オートサロンでカスタムEVが増えたらいいね
ところでオートサロンでは、当然ですがエンジン車のカスタムカーがほとんどです。近年はエンジン車からEVにコンバートした車の展示も出てきました。十数年前には、東京のトヨタ東京自動車大学校が『トヨタ800』のコンバートEVを展示し、優秀賞を獲得したのを覚えています。
その後もコンバートEVの出展はあり、今回の東京オートサロンでも、日産自動車が『R32型スカイライン GT-R』のコンバートEVを展示していました。4WDのシステムをアテーサE-TSから、前後にリーフ用モーターを2つ搭載した4WDに変更するなどして、R32GT-Rの楽しさを再現したそうです。
でもEVそのものをカスタムしたものは、あまり見かけません。そもそも、ベースになるEVの車種が多くないので当然かもしれません。

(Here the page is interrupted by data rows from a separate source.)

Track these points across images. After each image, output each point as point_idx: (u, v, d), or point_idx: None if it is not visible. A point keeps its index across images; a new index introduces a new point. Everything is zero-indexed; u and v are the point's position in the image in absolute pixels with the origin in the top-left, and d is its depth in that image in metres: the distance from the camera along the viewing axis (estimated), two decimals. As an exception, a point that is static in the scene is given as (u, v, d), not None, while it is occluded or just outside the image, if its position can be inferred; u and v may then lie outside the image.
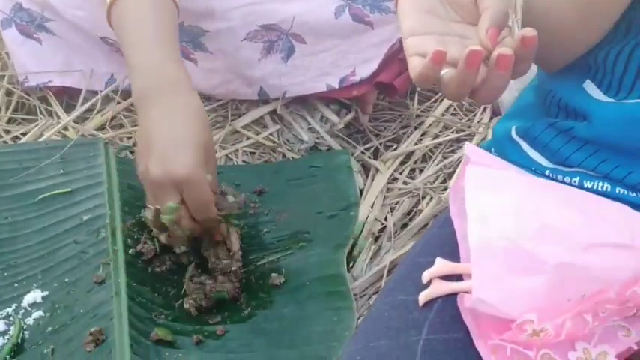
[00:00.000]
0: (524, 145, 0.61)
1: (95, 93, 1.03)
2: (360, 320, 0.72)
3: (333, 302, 0.71)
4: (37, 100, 1.04)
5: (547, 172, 0.59)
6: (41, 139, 0.96)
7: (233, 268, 0.73)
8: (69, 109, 1.03)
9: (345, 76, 0.99)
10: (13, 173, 0.87)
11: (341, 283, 0.73)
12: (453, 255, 0.54)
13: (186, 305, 0.71)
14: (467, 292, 0.50)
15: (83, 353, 0.65)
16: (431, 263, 0.54)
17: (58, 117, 1.01)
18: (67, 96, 1.05)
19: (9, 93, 1.06)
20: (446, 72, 0.50)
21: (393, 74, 1.00)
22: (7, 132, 1.00)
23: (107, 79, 1.03)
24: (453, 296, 0.52)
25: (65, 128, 0.99)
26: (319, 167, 0.93)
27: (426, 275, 0.53)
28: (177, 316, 0.71)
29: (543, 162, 0.59)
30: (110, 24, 0.79)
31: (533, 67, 0.89)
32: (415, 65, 0.51)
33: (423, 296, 0.53)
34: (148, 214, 0.71)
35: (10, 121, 1.03)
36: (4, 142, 0.98)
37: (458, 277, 0.53)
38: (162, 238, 0.73)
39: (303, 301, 0.72)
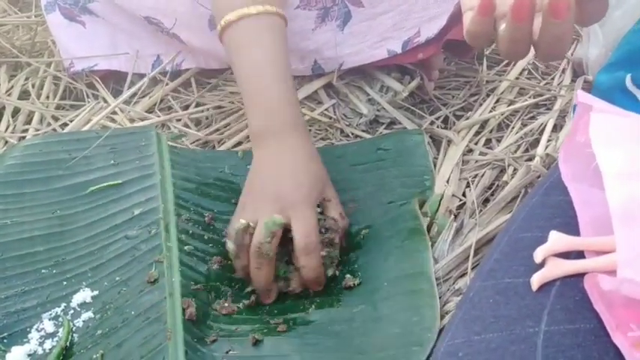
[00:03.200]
0: None
1: (141, 76, 0.98)
2: (445, 308, 0.64)
3: (412, 301, 0.63)
4: (83, 85, 1.00)
5: None
6: (90, 124, 0.92)
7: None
8: (116, 94, 0.99)
9: (408, 39, 0.90)
10: (62, 163, 0.82)
11: (424, 281, 0.64)
12: (567, 228, 0.46)
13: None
14: (594, 272, 0.42)
15: (134, 358, 0.60)
16: (539, 239, 0.46)
17: (106, 101, 0.97)
18: (113, 80, 1.01)
19: (56, 80, 1.02)
20: (503, 28, 0.43)
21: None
22: (56, 119, 0.97)
23: (153, 60, 0.99)
24: (574, 278, 0.43)
25: (113, 112, 0.94)
26: (388, 150, 0.83)
27: (539, 253, 0.45)
28: (234, 319, 0.65)
29: None
30: (222, 43, 0.76)
31: (629, 17, 0.78)
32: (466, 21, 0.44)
33: (538, 279, 0.44)
34: (235, 225, 0.66)
35: (57, 107, 1.00)
36: (53, 129, 0.95)
37: (577, 255, 0.44)
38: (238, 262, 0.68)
39: (377, 301, 0.64)
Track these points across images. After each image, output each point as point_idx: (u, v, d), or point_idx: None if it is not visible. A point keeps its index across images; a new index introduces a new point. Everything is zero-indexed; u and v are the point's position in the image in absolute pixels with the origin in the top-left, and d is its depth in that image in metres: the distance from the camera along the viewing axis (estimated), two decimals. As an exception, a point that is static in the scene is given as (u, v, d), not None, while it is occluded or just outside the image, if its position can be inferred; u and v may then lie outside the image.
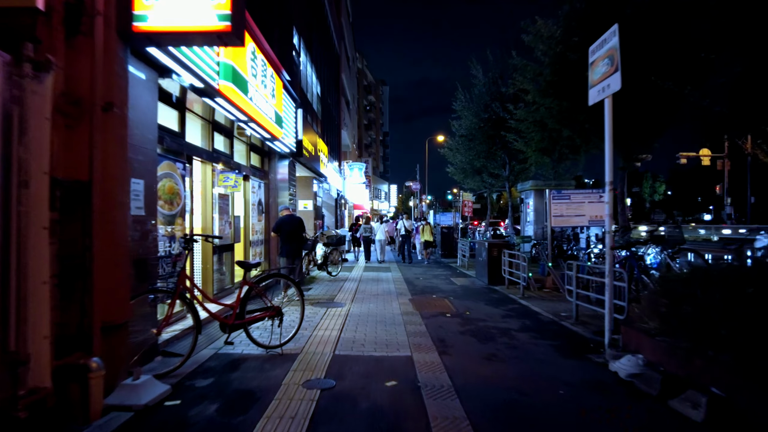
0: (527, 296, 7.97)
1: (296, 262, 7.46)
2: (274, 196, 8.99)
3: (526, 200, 15.28)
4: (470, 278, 10.58)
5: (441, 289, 8.89)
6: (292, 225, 7.34)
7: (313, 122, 13.25)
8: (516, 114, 16.81)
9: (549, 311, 6.67)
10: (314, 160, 12.03)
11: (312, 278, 10.05)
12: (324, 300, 7.42)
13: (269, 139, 7.64)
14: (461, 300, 7.59)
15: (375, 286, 9.05)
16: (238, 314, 4.22)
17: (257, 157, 8.68)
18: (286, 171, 9.04)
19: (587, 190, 9.75)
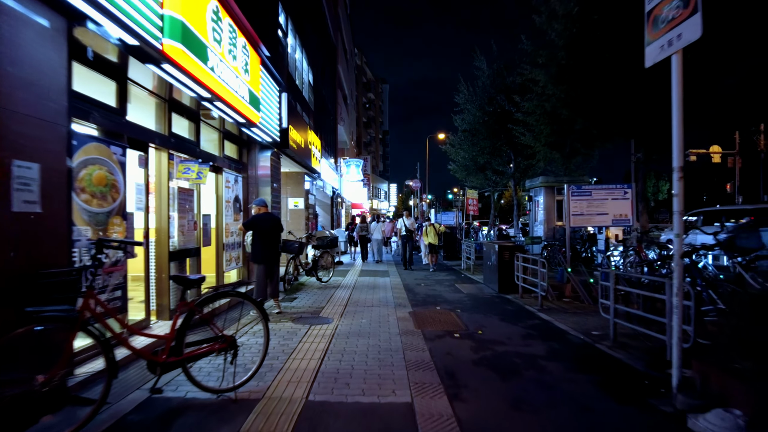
0: (546, 308, 6.85)
1: (275, 270, 6.33)
2: (254, 192, 7.86)
3: (536, 198, 14.15)
4: (477, 285, 9.44)
5: (446, 298, 7.75)
6: (271, 224, 6.22)
7: (303, 112, 12.11)
8: (524, 106, 15.70)
9: (577, 328, 5.54)
10: (304, 154, 10.90)
11: (299, 285, 8.92)
12: (308, 314, 6.28)
13: (244, 124, 6.51)
14: (470, 313, 6.45)
15: (371, 295, 7.92)
16: (174, 348, 3.08)
17: (233, 147, 7.54)
18: (268, 164, 7.91)
19: (610, 185, 8.62)
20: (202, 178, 5.69)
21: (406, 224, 12.71)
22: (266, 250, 6.15)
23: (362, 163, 22.13)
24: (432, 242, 12.52)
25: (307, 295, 7.79)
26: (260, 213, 6.13)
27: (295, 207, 12.37)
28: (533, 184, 14.08)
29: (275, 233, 6.28)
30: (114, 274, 4.03)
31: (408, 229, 12.69)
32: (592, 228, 13.64)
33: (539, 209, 13.87)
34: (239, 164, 7.63)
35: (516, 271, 8.04)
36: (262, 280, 6.14)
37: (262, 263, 6.12)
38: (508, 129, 18.66)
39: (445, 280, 10.22)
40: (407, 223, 12.73)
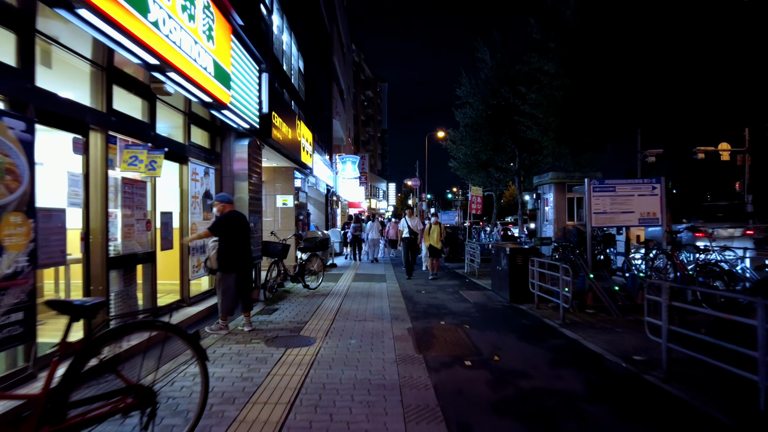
0: (568, 321, 5.83)
1: (248, 279, 5.31)
2: (228, 186, 6.82)
3: (544, 196, 13.13)
4: (485, 292, 8.40)
5: (450, 309, 6.72)
6: (242, 224, 5.19)
7: (292, 101, 11.10)
8: (530, 97, 14.67)
9: (613, 351, 4.52)
10: (293, 147, 9.86)
11: (283, 293, 7.87)
12: (287, 331, 5.24)
13: (212, 105, 5.46)
14: (481, 330, 5.41)
15: (364, 305, 6.88)
16: (50, 412, 2.02)
17: (203, 134, 6.50)
18: (245, 154, 6.86)
19: (636, 179, 7.60)
20: (156, 169, 4.64)
21: (409, 225, 10.57)
22: (238, 256, 5.11)
23: (358, 159, 21.07)
24: (434, 245, 10.31)
25: (290, 306, 6.75)
26: (226, 212, 5.09)
27: (284, 205, 11.32)
28: (542, 180, 13.05)
29: (246, 234, 5.25)
30: (10, 290, 2.99)
31: (412, 231, 10.53)
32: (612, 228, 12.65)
33: (548, 208, 12.85)
34: (211, 154, 6.58)
35: (531, 278, 7.02)
36: (233, 293, 5.10)
37: (233, 271, 5.07)
38: (512, 123, 17.63)
39: (448, 286, 9.18)
40: (410, 223, 10.60)
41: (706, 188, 55.49)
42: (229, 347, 4.54)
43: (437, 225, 10.58)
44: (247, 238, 5.26)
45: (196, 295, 6.18)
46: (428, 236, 10.45)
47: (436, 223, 10.60)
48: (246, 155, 6.88)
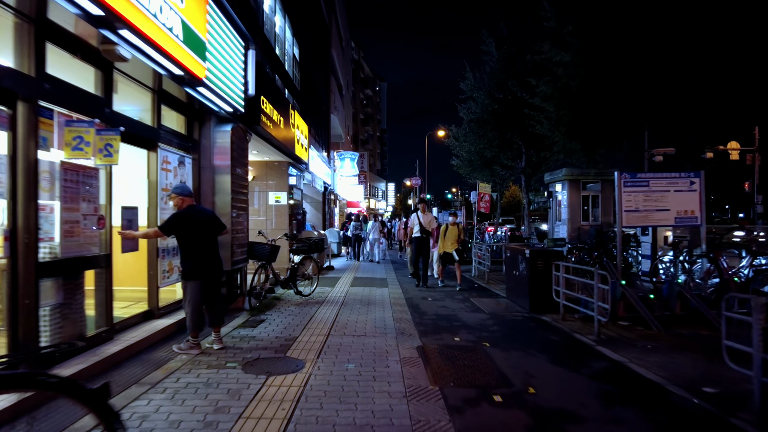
0: (604, 337, 4.96)
1: (216, 288, 4.42)
2: (208, 179, 5.92)
3: (557, 193, 12.26)
4: (499, 299, 7.52)
5: (464, 321, 5.83)
6: (204, 221, 4.29)
7: (286, 89, 10.22)
8: (540, 90, 13.85)
9: (672, 378, 3.65)
10: (286, 139, 8.98)
11: (272, 301, 6.98)
12: (271, 350, 4.35)
13: (183, 79, 4.57)
14: (505, 349, 4.53)
15: (364, 315, 5.99)
16: None
17: (178, 118, 5.61)
18: (227, 142, 5.96)
19: (673, 173, 6.73)
20: (112, 155, 3.76)
21: (422, 222, 8.71)
22: (201, 260, 4.21)
23: (357, 156, 20.18)
24: (447, 251, 8.70)
25: (278, 317, 5.85)
26: (184, 207, 4.20)
27: (277, 202, 10.42)
28: (554, 177, 12.17)
29: (212, 234, 4.34)
30: None
31: (424, 230, 8.71)
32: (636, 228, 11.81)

それでも、今回のオートサロンにはJPSカラーのロータス『JPSカラーのEV「ELETRE TYPE79(エレトレ タイプ79)』などのアッパークラスのEVも出てきています。また『テスラ』のカスタマイズは珍しくありません。
そんな中で見つけたeKクロス EVのカスタムカーは、これからEVベースのドレスアップが増えたり、大改造したりがオートサロンでも普通になる未来を感じさせてくれたのでした。
「がんばれ、自動車学校の学生さんたち!」と、陰ながら応援したいと思います。21世紀のモビリティーの変革のために。